» WHAT TO PRODUCE
Write the next part of the news release about the Iron Rose Ranch Endowed University Chair at Colorado State University, continuing after its last paragraph; it appears below, ahead of the rest of the material.
[EXCERPTED TEXT Boundary: Start]
The College of Veterinary Medicine and Biomedical Sciences at Colorado State University today is announcing the creation of the Iron Rose Ranch Endowed University Chair. The chair was established with a $3 million gift from Carbondale-based Iron Rose Ranch, among the largest gifts the university has received to establish a chair. The new chair will support the school’s internationally renowned equine veterinary medicine program and specifically support the prevention, treatment and cure of musculoskeletal equine disease and injury.
"Colorado State University is a leader in equine medicine, and our equine orthopeadic facility and research are among the best in the world," said Colorado State President Larry Edward Penley. "This generous gift will allow us to continue to set the pace in finding ways to prevent and cure equine orthopeadic injuries, and to translate those discoveries into solutions for human injuries as well."
The creation of the Iron Rose Ranch Chair is a great honor for the college and a lasting tribute to the faculty and staff of the Orthopaedic Research Center under the leadership of Dr. Wayne McIlwraith, said Dr. Lance Perryman, dean of the College of Veterinary Medicine and Biomedical Sciences. "This generous gift is an important investment in the future of our college and its research, teaching and outreach programs, and it will greatly help us in our mission to advance animal care and cure animal and human disease."
The Iron Rose Ranch Chair will allow for the creation of a position in the equine health programs. An appointment to the chair will be announced at a later date. The chair will focus on researching the causes of joint disease in horses and humans as well as effective methods to detect the disease.
[EXCERPTED TEXT Boundary: End]
[RECORDED DATA Boundary: Start]
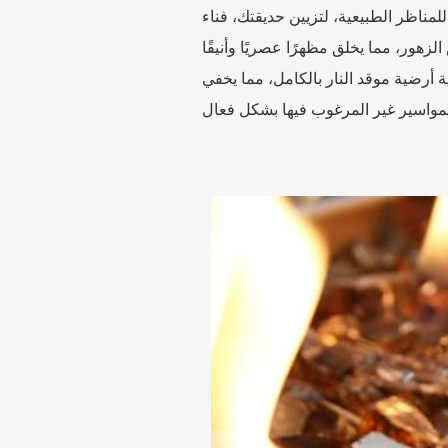
مناظر الطبيعية، لتزيين حديقتك، فناء
ة أرضية موقد النار بالكامل، مما يخفي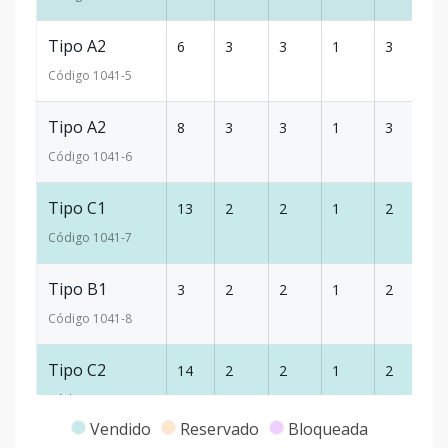
Tipo A2
6
3
3
1
3
20
Código
1041
-5
Tipo A2
8
3
3
1
3
20
Código
1041
-6
Tipo C1
13
2
2
1
2
12
Código
1041
-7
Tipo B1
3
2
2
1
2
12
Código
1041
-8
Tipo C2
14
2
2
1
2
12
Código
1041
-9
Vendido
Reservado
Bloqueada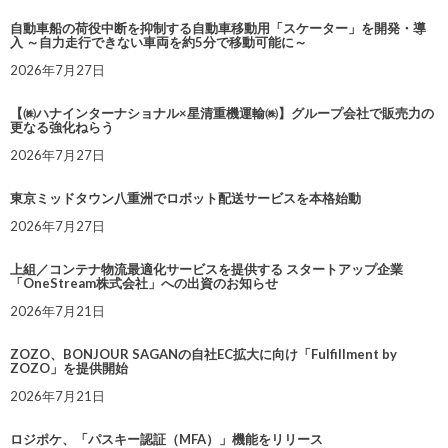
自動車船の荷役中断を抑制する自動車移動用「スケーター」を開発・導
入 ～自力走行できない車両を約5分で移動可能に～
2026年7月27日
【㈱ハナインターナショナル×星清重機運輸㈱】グループ会社で販売力の
更なる強化ねらう
2026年7月27日
東京ミッドタウン八重洲でロボット配送サービスを本格始動
2026年7月27日
上組／コンテナ物流最適化サービスを提供する スタートアップ企業
「OneStream株式会社」への出資のお知らせ
2026年7月21日
ZOZO、BONJOUR SAGANの自社EC拡大に向け「Fulfillment by
ZOZO」を提供開始
2026年7月21日
ロジポケ、「パスキー認証（MFA）」機能をリリース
[RECORDED DATA Boundary: End]
» THE ANSWER
Specifically, the person appointed to this position will continue the center’s work to isolate mechanisms in joint tissues that induce and further the progression of joint injury and osteoarthritis. The chair will further research into equine orthopeadic medicine discovery and treatment methods such as computed tomography, which are layered x-rays of joints; magnetic resonance imaging, or MRIs; and joint modeling to develop strategies for early detection as well as to predict joint disease. In addition, the chair will be responsible for educating graduate students, undergraduate students and vet students and will work on clinical orthopedic patients in the Veterinary Teaching Hospital.
Perryman noted that the establishment of the chair is especially appreciated in light of the current fiscal climate in Colorado and concerns about funding for higher education.
"Endowed chairs give us a permanent funding source to continue attracting and retaining gifted people to our faculty," he said.
The Colorado State University Foundation permanently invests funds that are given to establish endowed chairs, and the interest generated is used to support the chair. Since the principle amount is not used, endowments allow continuous funding to supplement the chair holder’s salary, graduate student work, research and activities that are tied to targeted industries.
The $3 million Iron Rose Ranch Chair gift was received as part of Colorado State’s initiative to add new chairs, which now total 19 at the university.
Carbondale-based Iron Rose Ranch breeds and sells cutting horses.